(AIM OF THE TASK): Count how many lines of the material below contain the string "Ligado". Case counts. Reply with the number alone.

(RECORDS SHOWN):
+ + + + + + +

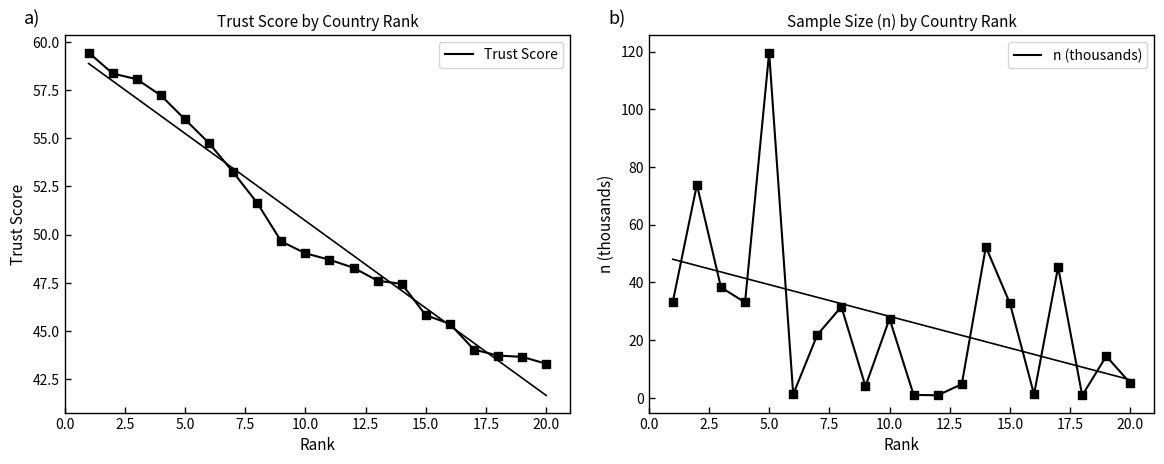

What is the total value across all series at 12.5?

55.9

+ + + + + + +

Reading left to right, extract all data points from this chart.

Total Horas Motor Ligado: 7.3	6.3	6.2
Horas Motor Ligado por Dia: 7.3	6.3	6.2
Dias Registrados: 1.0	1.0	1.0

+ + + + + + +

(RESPONSE): 2